◆ **Your assignment**: Please count the lines of the listing below in which "NOWNodes" occurs, and reply with the number only.

◆ **The data**:
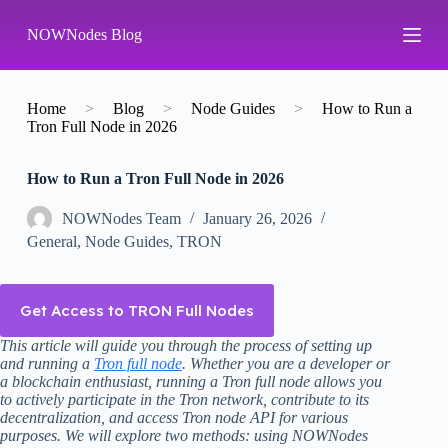
S
NOWNodes Blog
k
i
p
t
o
Home
>
Blog
>
Node Guides
>
How to Run a
c
Tron Full Node in 2026
o
n
How to Run a Tron Full Node in 2026
t
e
n
NOWNodes Team
January 26, 2026
t
General
,
Node Guides
,
TRON
Get Access to TRON Full Nodes
This article will guide you through the process of setting up
and running a
Tron full node
. Whether you are a developer or
a blockchain enthusiast, running a Tron full node allows you
to actively participate in the Tron network, contribute to its
decentralization, and access Tron node API for various
purposes. We will explore two methods: using NOWNodes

◆ **Solved problem**: 3